#### WHAT IS EXPECTED
Each line of the listing below that includes "Upon" must be copied.

#### DATA FOR PROCESSING

★ ★ ★ ★ ★

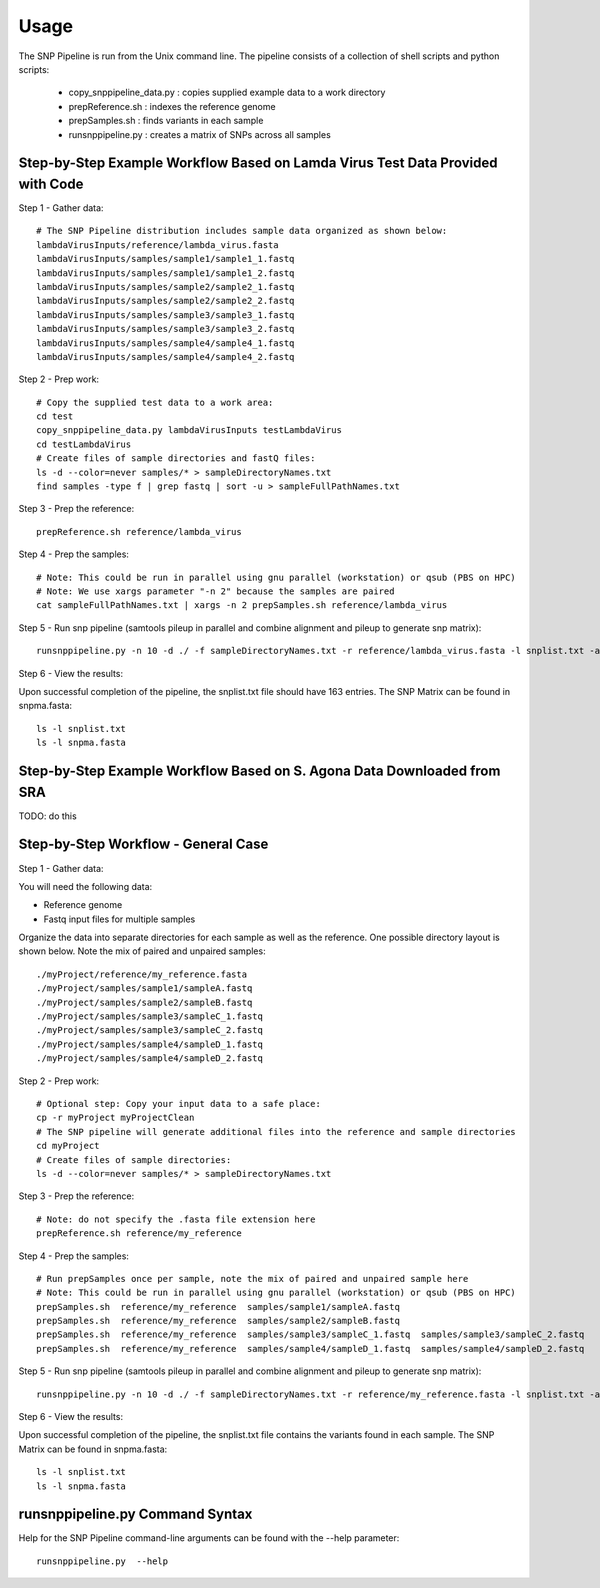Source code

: .. _usage-label:

========
Usage
========

The SNP Pipeline is run from the Unix command line.  The pipeline consists of a collection
of shell scripts and python scripts:

    * copy_snppipeline_data.py : copies supplied example data to a work directory
    * prepReference.sh : indexes the reference genome
    * prepSamples.sh : finds variants in each sample
    * runsnppipeline.py : creates a matrix of SNPs across all samples

Step-by-Step Example Workflow Based on Lamda Virus Test Data Provided with Code
-------------------------------------------------------------------------------

Step 1 - Gather data::

    # The SNP Pipeline distribution includes sample data organized as shown below:
    lambdaVirusInputs/reference/lambda_virus.fasta
    lambdaVirusInputs/samples/sample1/sample1_1.fastq
    lambdaVirusInputs/samples/sample1/sample1_2.fastq
    lambdaVirusInputs/samples/sample2/sample2_1.fastq
    lambdaVirusInputs/samples/sample2/sample2_2.fastq
    lambdaVirusInputs/samples/sample3/sample3_1.fastq
    lambdaVirusInputs/samples/sample3/sample3_2.fastq
    lambdaVirusInputs/samples/sample4/sample4_1.fastq
    lambdaVirusInputs/samples/sample4/sample4_2.fastq

Step 2 - Prep work::

    # Copy the supplied test data to a work area:
    cd test
    copy_snppipeline_data.py lambdaVirusInputs testLambdaVirus
    cd testLambdaVirus
    # Create files of sample directories and fastQ files:
    ls -d --color=never samples/* > sampleDirectoryNames.txt
    find samples -type f | grep fastq | sort -u > sampleFullPathNames.txt

Step 3 - Prep the reference::

    prepReference.sh reference/lambda_virus

Step 4 - Prep the samples::

    # Note: This could be run in parallel using gnu parallel (workstation) or qsub (PBS on HPC)
    # Note: We use xargs parameter "-n 2" because the samples are paired
    cat sampleFullPathNames.txt | xargs -n 2 prepSamples.sh reference/lambda_virus
        
Step 5 - Run snp pipeline (samtools pileup in parallel and combine alignment and pileup to
generate snp matrix)::

    runsnppipeline.py -n 10 -d ./ -f sampleDirectoryNames.txt -r reference/lambda_virus.fasta -l snplist.txt -a snpma.fasta -i True

Step 6 - View the results:

Upon successful completion of the pipeline, the snplist.txt file should have 163 entries.  The SNP Matrix 
can be found in snpma.fasta::

    ls -l snplist.txt
    ls -l snpma.fasta

Step-by-Step Example Workflow Based on S. Agona Data Downloaded from SRA
------------------------------------------------------------------------
TODO: do this


Step-by-Step Workflow - General Case
------------------------------------

Step 1 - Gather data:

You will need the following data:

* Reference genome
* Fastq input files for multiple samples

Organize the data into separate directories for each sample as well as the reference.  One possible
directory layout is shown below.  Note the mix of paired and unpaired samples::

    ./myProject/reference/my_reference.fasta
    ./myProject/samples/sample1/sampleA.fastq
    ./myProject/samples/sample2/sampleB.fastq
    ./myProject/samples/sample3/sampleC_1.fastq
    ./myProject/samples/sample3/sampleC_2.fastq
    ./myProject/samples/sample4/sampleD_1.fastq
    ./myProject/samples/sample4/sampleD_2.fastq

Step 2 - Prep work::

    # Optional step: Copy your input data to a safe place:
    cp -r myProject myProjectClean
    # The SNP pipeline will generate additional files into the reference and sample directories
    cd myProject
    # Create files of sample directories:
    ls -d --color=never samples/* > sampleDirectoryNames.txt

Step 3 - Prep the reference::

    # Note: do not specify the .fasta file extension here
    prepReference.sh reference/my_reference

Step 4 - Prep the samples::

    # Run prepSamples once per sample, note the mix of paired and unpaired sample here
    # Note: This could be run in parallel using gnu parallel (workstation) or qsub (PBS on HPC)
    prepSamples.sh  reference/my_reference  samples/sample1/sampleA.fastq
    prepSamples.sh  reference/my_reference  samples/sample2/sampleB.fastq
    prepSamples.sh  reference/my_reference  samples/sample3/sampleC_1.fastq  samples/sample3/sampleC_2.fastq
    prepSamples.sh  reference/my_reference  samples/sample4/sampleD_1.fastq  samples/sample4/sampleD_2.fastq

Step 5 - Run snp pipeline (samtools pileup in parallel and combine alignment and pileup to
generate snp matrix)::

    runsnppipeline.py -n 10 -d ./ -f sampleDirectoryNames.txt -r reference/my_reference.fasta -l snplist.txt -a snpma.fasta -i True

Step 6 - View the results:

Upon successful completion of the pipeline, the snplist.txt file contains the variants found in each sample.  The SNP Matrix 
can be found in snpma.fasta::

    ls -l snplist.txt
    ls -l snpma.fasta


runsnppipeline.py Command Syntax
--------------------------------
Help for the SNP Pipeline command-line arguments can be found with the --help parameter::

    runsnppipeline.py  --help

★ ★ ★ ★ ★

#### WRITTEN REPLY
Upon successful completion of the pipeline, the snplist.txt file should have 163 entries.  The SNP Matrix 
Upon successful completion of the pipeline, the snplist.txt file contains the variants found in each sample.  The SNP Matrix 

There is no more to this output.